Tasting Notes: Jay Thinks He’s Weizen

Jay Thinks He’s Weizen was a slightly modified version of Jamil Zainasheff’s Harold is Weizen recipe from Brewing Classic Styles. I brewed the beer to bring to the North Shore Brewers June meeting. The meeting was a style meeting where members would try and discuss different homebrew and commercial German Wheat beers. I kegged about half the batch in a Party Pig to bring to the meeting, and bottled the rest.

The beer pours a hazy dark-gold color. The head is creamy with above average thickness and retention. Un-ripened banana permeates the aroma along with notes reminiscent of Cream of Wheat. Given more than half of the grist was wheat, this is appropriate.

The beer is medium-bodied. The medium-high carbonation is pleasantly puckering. The flavor is soft and elegant. It reminds me a bit of Weihenstephaner Hefeweissbier, one of the classic commercial examples of the style. The bubble gum and banana esters from the yeast, blend perfectly with the wheat. Balance is provided by the medium-high carbonation and very subtle phenols. As the beer warms the clove flavor from the phenols become more prominent. The beer finishes a little sweet. I think the beer would have benefited from more hop-bitterness.

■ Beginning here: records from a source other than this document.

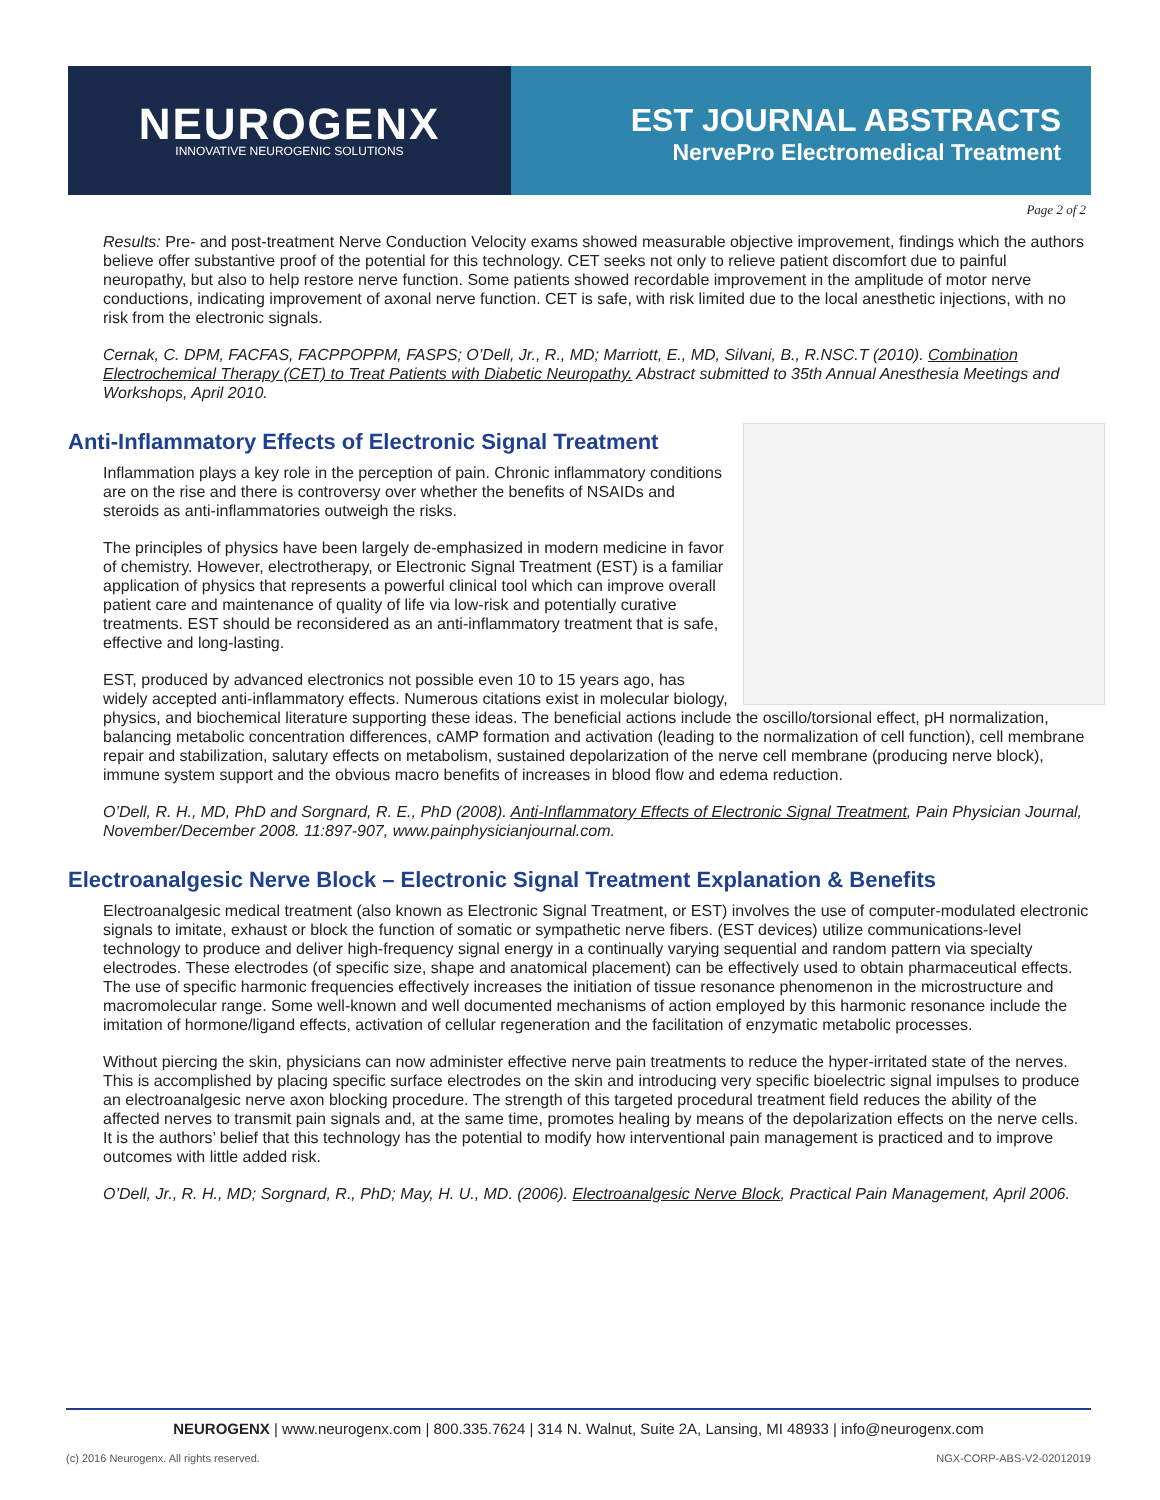NEUROGENX
INNOVATIVE NEUROGENIC SOLUTIONS
EST JOURNAL ABSTRACTS
NervePro Electromedical Treatment
Page 2 of 2
Results: Pre- and post-treatment Nerve Conduction Velocity exams showed measurable objective improvement, findings which the authors believe offer substantive proof of the potential for this technology. CET seeks not only to relieve patient discomfort due to painful neuropathy, but also to help restore nerve function. Some patients showed recordable improvement in the amplitude of motor nerve conductions, indicating improvement of axonal nerve function. CET is safe, with risk limited due to the local anesthetic injections, with no risk from the electronic signals.
Cernak, C. DPM, FACFAS, FACPPOPPM, FASPS; O’Dell, Jr., R., MD; Marriott, E., MD, Silvani, B., R.NSC.T (2010). Combination Electrochemical Therapy (CET) to Treat Patients with Diabetic Neuropathy. Abstract submitted to 35th Annual Anesthesia Meetings and Workshops, April 2010.
Anti-Inflammatory Effects of Electronic Signal Treatment
Inflammation plays a key role in the perception of pain. Chronic inflammatory conditions are on the rise and there is controversy over whether the benefits of NSAIDs and steroids as anti-inflammatories outweigh the risks.
The principles of physics have been largely de-emphasized in modern medicine in favor of chemistry. However, electrotherapy, or Electronic Signal Treatment (EST) is a familiar application of physics that represents a powerful clinical tool which can improve overall patient care and maintenance of quality of life via low-risk and potentially curative treatments. EST should be reconsidered as an anti-inflammatory treatment that is safe, effective and long-lasting.
EST, produced by advanced electronics not possible even 10 to 15 years ago, has widely accepted anti-inflammatory effects. Numerous citations exist in molecular biology, physics, and biochemical literature supporting these ideas. The beneficial actions include the oscillo/torsional effect, pH normalization, balancing metabolic concentration differences, cAMP formation and activation (leading to the normalization of cell function), cell membrane repair and stabilization, salutary effects on metabolism, sustained depolarization of the nerve cell membrane (producing nerve block), immune system support and the obvious macro benefits of increases in blood flow and edema reduction.
O’Dell, R. H., MD, PhD and Sorgnard, R. E., PhD (2008). Anti-Inflammatory Effects of Electronic Signal Treatment, Pain Physician Journal, November/December 2008. 11:897-907, www.painphysicianjournal.com.
Electroanalgesic Nerve Block – Electronic Signal Treatment Explanation & Benefits
Electroanalgesic medical treatment (also known as Electronic Signal Treatment, or EST) involves the use of computer-modulated electronic signals to imitate, exhaust or block the function of somatic or sympathetic nerve fibers. (EST devices) utilize communications-level technology to produce and deliver high-frequency signal energy in a continually varying sequential and random pattern via specialty electrodes. These electrodes (of specific size, shape and anatomical placement) can be effectively used to obtain pharmaceutical effects. The use of specific harmonic frequencies effectively increases the initiation of tissue resonance phenomenon in the microstructure and macromolecular range. Some well-known and well documented mechanisms of action employed by this harmonic resonance include the imitation of hormone/ligand effects, activation of cellular regeneration and the facilitation of enzymatic metabolic processes.
Without piercing the skin, physicians can now administer effective nerve pain treatments to reduce the hyper-irritated state of the nerves. This is accomplished by placing specific surface electrodes on the skin and introducing very specific bioelectric signal impulses to produce an electroanalgesic nerve axon blocking procedure. The strength of this targeted procedural treatment field reduces the ability of the affected nerves to transmit pain signals and, at the same time, promotes healing by means of the depolarization effects on the nerve cells. It is the authors’ belief that this technology has the potential to modify how interventional pain management is practiced and to improve outcomes with little added risk.
O’Dell, Jr., R. H., MD; Sorgnard, R., PhD; May, H. U., MD. (2006). Electroanalgesic Nerve Block, Practical Pain Management, April 2006.
NEUROGENX | www.neurogenx.com | 800.335.7624 | 314 N. Walnut, Suite 2A, Lansing, MI 48933 | info@neurogenx.com
(c) 2016 Neurogenx. All rights reserved.
NGX-CORP-ABS-V2-02012019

The beer has no major flaws. Everyone from the club who tried it enjoyed it. Chris Lohring, owner and brewer of Notch Brewing who was at the meeting tried some and didn’t spit it out. I would give it a grade of a B or B-plus.


My previous hefeweizens had much more pronounced phenols; a clove like spiciness. This is probably due to the fact I used a swamp cooler to keep my fermentation temperatures low. I definitely prefer the smoother flavor of this beer. When I brew another German Weizen/Weissbier I will be sure to increase the International Bitterness Units (IBUs) by about 25 percent, and maybe employ a small late-hop addition like I did with the Walk-off White.

Last night I drank a Sierra Nevada Kellerweis and a bottle of Jay Thinks He’s Weizen back-to-back. The Kellerweis had a certain crispness that my beer lacked. Sierra Nevada is most know for their Pale Ale and IPAs, but they make excellent German-style beers. Their Kölsch and Vienna Lager are both outstanding. The Kölsch definitely pushes the traditional envelope in terms of hop-flavor. For my next hefeweizen I think I will do the same.